Но пустая и бесплодная равнина тотчас наводила на него страх, и тогда он воздвигал в окрестностях Милана темную башню, какую может создать только любовь. Для него любовь была не сердечным пылом, а сценами, в которых, словно в зеркале, он видел, как отдает себя кому-то целиком и получает взамен другое существо. Лгал он легко и непринужденно, но, если можно было бы в какую-то минуту собрать воедино все его выдумки и речи за один только день, мы увидели бы изумительно красивый и разнообразный мир, живущий в ускоренном ритме и управляемый по законам поэзии, полный великих тайн и разгадок, чудес и путешествий во времени. Паулос задергивал зеленый (зеленый? — нет, лучше красный) занавес, понемногу или разом, отделяя реальный мир от сцены, живое от нарисованного. Вот тогда он и начинал жить, наделял невиданными именами людей и страны, создавал новые лица, изобретал характерные манеры, по которым человека можно узнать. Ночью город, убаюканный журчаньем родниковых струй, спал при звездах и луне. От реки каждое утро поднимался туман. Паулос не спал, взгляд его был устремлен на английскую картину, на буланого коня со звездочкой на лбу. Конь пробуждался.
— Нас никто не видит? Никто не подслушивает?
— Никто.
— Меня зовут Ахиллес. У меня своя пята. Можно мне сойти?
Конь сходил с холста и забирался на стол.
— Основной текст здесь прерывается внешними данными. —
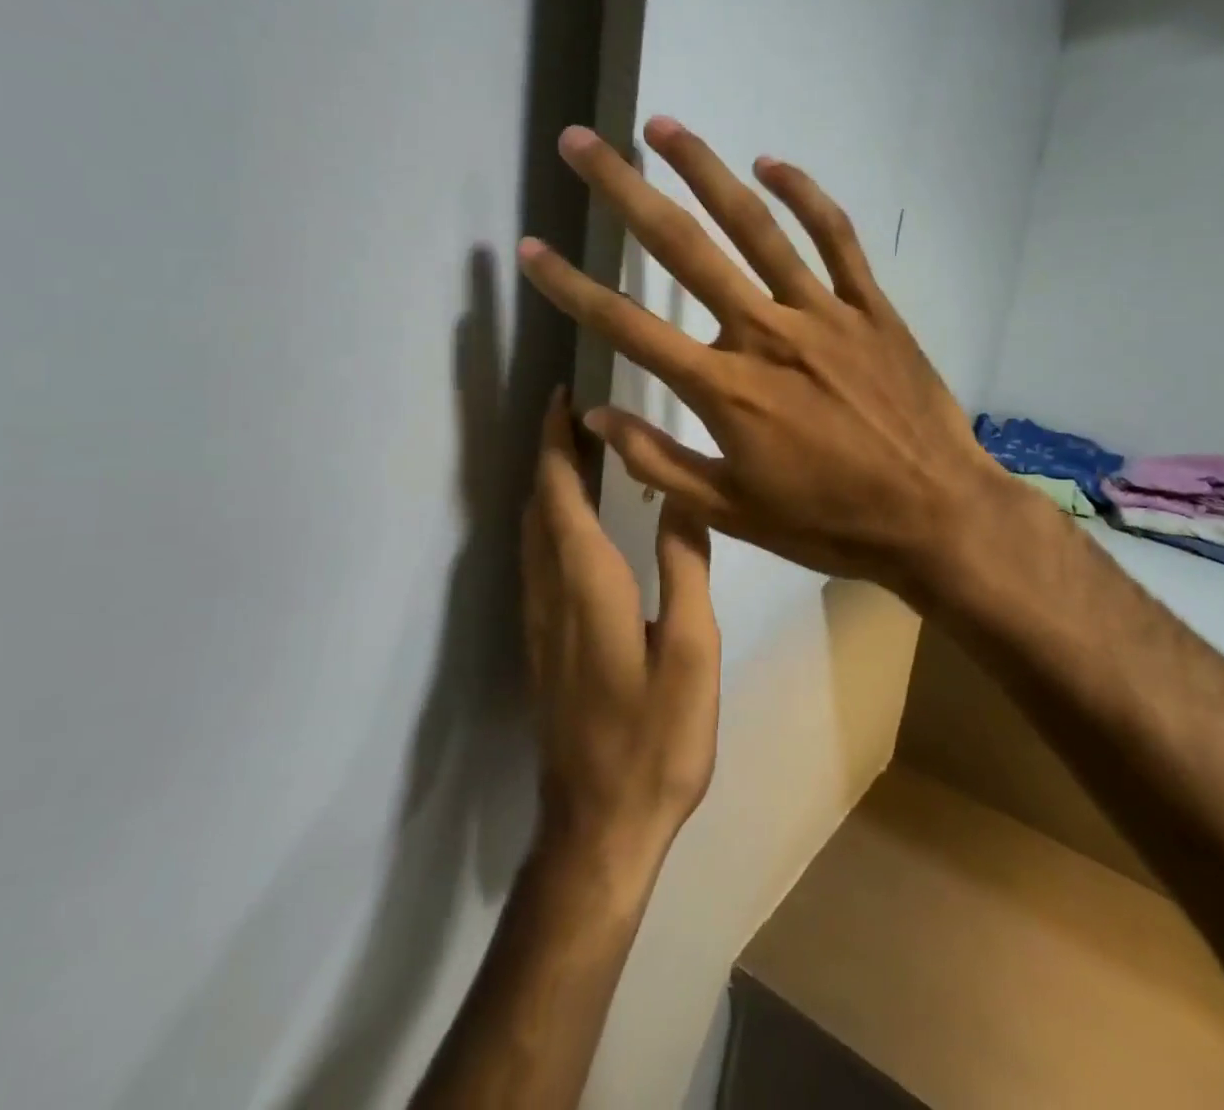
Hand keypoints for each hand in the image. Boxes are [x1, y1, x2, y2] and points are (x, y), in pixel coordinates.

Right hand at [517, 118, 1005, 610]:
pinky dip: (804, 195)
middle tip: (580, 143)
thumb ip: (660, 462)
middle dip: (623, 192)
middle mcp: (765, 333)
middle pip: (683, 250)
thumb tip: (594, 417)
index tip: (531, 248)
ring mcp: (823, 312)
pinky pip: (835, 237)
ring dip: (704, 170)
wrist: (935, 516)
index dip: (572, 287)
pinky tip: (771, 163)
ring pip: (755, 225)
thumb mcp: (733, 512)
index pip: (629, 327)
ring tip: (662, 127)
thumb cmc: (830, 523)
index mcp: (725, 390)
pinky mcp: (870, 307)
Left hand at [522, 388, 720, 879]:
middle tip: (574, 413)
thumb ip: (686, 568)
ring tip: (578, 453)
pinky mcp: (542, 644)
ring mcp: (540, 621)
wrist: (598, 826)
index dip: (558, 441)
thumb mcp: (693, 652)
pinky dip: (549, 519)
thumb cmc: (656, 739)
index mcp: (587, 584)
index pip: (560, 493)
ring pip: (531, 532)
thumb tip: (681, 497)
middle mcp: (551, 593)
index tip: (564, 397)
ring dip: (547, 484)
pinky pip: (536, 559)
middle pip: (538, 505)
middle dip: (550, 452)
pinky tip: (574, 523)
Одним копытом наступал на зеркало, забытое Элоизой при последнем посещении. Она рассказывала Паулосу на древнегреческом, в духе Платоновых диалогов, историю своей любви к Абеляру[26]
.— Паулос, я слышал, как ты говорил Марии, что, когда ты соберешься забрать картину в рамку, ты велишь прибить меня к доске, чтобы никогда больше я не смог скакать по дорогам.
— Да, это так.
— Позволь мне, Паулос, господин мой, еще разок заржать для тебя. Открой все окна!
Паулос открыл все окна, отошел в угол и заранее приготовился аплодировать Ахиллесу. Но ждал он напрасно. От долгих лет пребывания на холсте грудь коня настолько сплющилась, что не могла вобрать в себя и двадцатой части воздуха, необходимого молодому коню, чтобы радостно заржать. И получилось жалкое подобие конского ржания. Ахиллес уронил слезу и, опустив голову, вернулся в английскую картину.
Город продолжал спать. Ничто не могло его разбудить. И в сознании Паулоса возникла горестная мысль: а что, если его мечта внести чудесное в жизнь города и всего мира во всем подобна жалкой и неудачной попытке буланого заржать — его ржание невозможно было услышать даже в ночной тишине.